Nowhere has public sector fragility been more evident than in the NHS where chronic shortages of staff and intensive care capacity have been exposed for all to see
At the core of a constitutional reset should be recognition of the need for there to be properly resourced and well led public sector agencies at all levels able to deal with crises on the scale of the pandemic. Covid-19 will not be the last national emergency of the twenty first century and if any good can come out of the last year it would be a willingness to learn lessons on governance and leadership for the future.
The government’s default to the private sector reflects the fragility of the public sector after a decade of austerity as well as an ideological preference for private sector solutions. Nowhere has public sector fragility been more evident than in the NHS where chronic shortages of staff and intensive care capacity have been exposed for all to see and have at times threatened to overwhelm services. Public health, social care and other services run by local authorities have also suffered from cuts in public funding and this has weakened their resilience when these services were most needed. Now is the time to begin addressing these weaknesses as part of a multi-year rebuilding programme to ensure that public services are better prepared to deal with future challenges.
A programme of this kind must use all the assets that are available including in the voluntary and community sectors. Local authorities and other public sector agencies must share power and be open to different ways of responding to people’s needs, drawing on the experience of areas already working in this way. This means embracing the community paradigm by empowering communities, resourcing them, and creating a culture of community collaboration.

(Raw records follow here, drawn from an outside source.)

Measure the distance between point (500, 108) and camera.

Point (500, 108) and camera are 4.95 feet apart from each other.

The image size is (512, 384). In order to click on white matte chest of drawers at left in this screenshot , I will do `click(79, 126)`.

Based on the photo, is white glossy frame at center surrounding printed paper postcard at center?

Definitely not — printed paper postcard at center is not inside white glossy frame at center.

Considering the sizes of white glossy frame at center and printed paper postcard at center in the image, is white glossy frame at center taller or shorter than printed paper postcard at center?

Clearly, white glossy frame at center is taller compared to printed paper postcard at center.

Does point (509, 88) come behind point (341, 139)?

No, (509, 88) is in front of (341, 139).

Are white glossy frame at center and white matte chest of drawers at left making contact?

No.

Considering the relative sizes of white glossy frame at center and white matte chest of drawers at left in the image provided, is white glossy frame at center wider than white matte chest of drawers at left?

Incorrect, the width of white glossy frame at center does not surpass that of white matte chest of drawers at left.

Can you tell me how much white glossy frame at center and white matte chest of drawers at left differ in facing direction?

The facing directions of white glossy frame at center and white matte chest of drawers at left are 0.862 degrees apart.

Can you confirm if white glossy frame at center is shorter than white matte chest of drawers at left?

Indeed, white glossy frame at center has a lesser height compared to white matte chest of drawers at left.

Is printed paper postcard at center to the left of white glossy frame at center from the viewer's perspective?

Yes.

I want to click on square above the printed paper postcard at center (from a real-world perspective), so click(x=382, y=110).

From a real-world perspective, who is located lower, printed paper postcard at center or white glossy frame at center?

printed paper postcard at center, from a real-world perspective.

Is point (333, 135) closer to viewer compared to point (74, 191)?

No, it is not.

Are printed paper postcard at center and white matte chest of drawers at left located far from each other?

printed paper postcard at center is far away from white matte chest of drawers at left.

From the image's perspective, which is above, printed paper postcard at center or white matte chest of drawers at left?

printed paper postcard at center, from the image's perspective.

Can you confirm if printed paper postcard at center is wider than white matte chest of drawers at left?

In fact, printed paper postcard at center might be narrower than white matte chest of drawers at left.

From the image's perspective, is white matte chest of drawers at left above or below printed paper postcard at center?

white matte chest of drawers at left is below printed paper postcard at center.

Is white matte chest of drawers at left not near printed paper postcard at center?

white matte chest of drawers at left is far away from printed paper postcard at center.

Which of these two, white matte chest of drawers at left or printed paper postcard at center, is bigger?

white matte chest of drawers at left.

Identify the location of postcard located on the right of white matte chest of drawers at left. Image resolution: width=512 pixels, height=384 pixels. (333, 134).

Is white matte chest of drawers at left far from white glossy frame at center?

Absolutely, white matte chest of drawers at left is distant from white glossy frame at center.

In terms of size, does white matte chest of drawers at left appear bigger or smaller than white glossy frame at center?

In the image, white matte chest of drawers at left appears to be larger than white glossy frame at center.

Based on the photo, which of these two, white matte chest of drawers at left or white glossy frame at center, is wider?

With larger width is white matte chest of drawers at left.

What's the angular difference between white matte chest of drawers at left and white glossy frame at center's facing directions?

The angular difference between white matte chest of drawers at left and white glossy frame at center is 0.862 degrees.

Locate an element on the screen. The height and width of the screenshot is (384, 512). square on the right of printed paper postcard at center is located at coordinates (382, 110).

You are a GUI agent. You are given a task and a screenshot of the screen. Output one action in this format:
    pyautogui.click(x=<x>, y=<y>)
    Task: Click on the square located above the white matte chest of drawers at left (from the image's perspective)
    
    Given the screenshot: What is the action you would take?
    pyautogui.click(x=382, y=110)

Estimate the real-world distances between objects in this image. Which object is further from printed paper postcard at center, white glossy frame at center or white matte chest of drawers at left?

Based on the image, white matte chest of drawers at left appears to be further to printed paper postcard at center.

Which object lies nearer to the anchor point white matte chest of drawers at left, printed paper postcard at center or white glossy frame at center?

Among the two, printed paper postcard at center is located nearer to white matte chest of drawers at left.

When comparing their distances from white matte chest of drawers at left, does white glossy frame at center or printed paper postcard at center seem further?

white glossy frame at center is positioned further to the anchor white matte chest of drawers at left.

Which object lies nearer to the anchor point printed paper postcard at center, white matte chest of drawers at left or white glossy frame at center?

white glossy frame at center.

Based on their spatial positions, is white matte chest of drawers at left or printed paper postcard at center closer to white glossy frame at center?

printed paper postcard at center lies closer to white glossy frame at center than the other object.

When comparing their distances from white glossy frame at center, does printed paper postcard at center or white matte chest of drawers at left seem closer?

Hilary Cottam’s work shows why there is urgency in adopting this approach. Her essential insight is that people and communities need to be active agents of change and not passive recipients of care and support. The focus should be on people’s lives and developing capabilities that enable them to make changes that can be sustained. Wigan in Greater Manchester is a case study in how this kind of thinking has been applied in the form of a deal with citizens and it has delivered impressive results.
Rebuilding public services should not entail going back to what existed before the pandemic. The recommendations of the joint voluntary, community and social enterprise review should be revisited to ensure that voluntary sector organisations are fully engaged in partnership working and properly resourced. Rather than taking on functions better undertaken by the public sector, the private sector should be engaged as a partner where additional capacity and distinctive capabilities are needed.
Chris Ham is Chair of the Coventry and Warwickshire Health and Care Partnership, Co-Chair of the NHS Assembly and Non-Executive Director of the Royal Free London Hospitals NHS Foundation Trust. He was Chief Executive of The King’s Fund between 2010 and 2018. He also sits on the Board of New Local.